━━━━━ Exercise input ━━━━━
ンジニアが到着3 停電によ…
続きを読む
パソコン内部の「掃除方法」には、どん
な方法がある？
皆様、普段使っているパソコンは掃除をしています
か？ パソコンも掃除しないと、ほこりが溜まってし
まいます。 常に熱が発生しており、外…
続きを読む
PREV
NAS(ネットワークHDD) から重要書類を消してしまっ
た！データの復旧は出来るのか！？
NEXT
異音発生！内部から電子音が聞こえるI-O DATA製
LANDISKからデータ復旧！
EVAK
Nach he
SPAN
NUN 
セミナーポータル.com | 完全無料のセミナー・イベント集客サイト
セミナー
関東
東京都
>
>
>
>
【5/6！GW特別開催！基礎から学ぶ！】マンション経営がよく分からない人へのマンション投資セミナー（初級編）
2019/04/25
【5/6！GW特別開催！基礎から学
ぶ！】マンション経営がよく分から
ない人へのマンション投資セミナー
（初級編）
━━━━━
== Instruction ==
Show every line of the records that contains the string "GW特別開催". Case counts.

== Exercise output ==
【5/6！GW特別開催！基礎から学ぶ！】マンション経営がよく分からない人へのマンション投資セミナー（初級編）
【5/6！GW特別開催！基礎から学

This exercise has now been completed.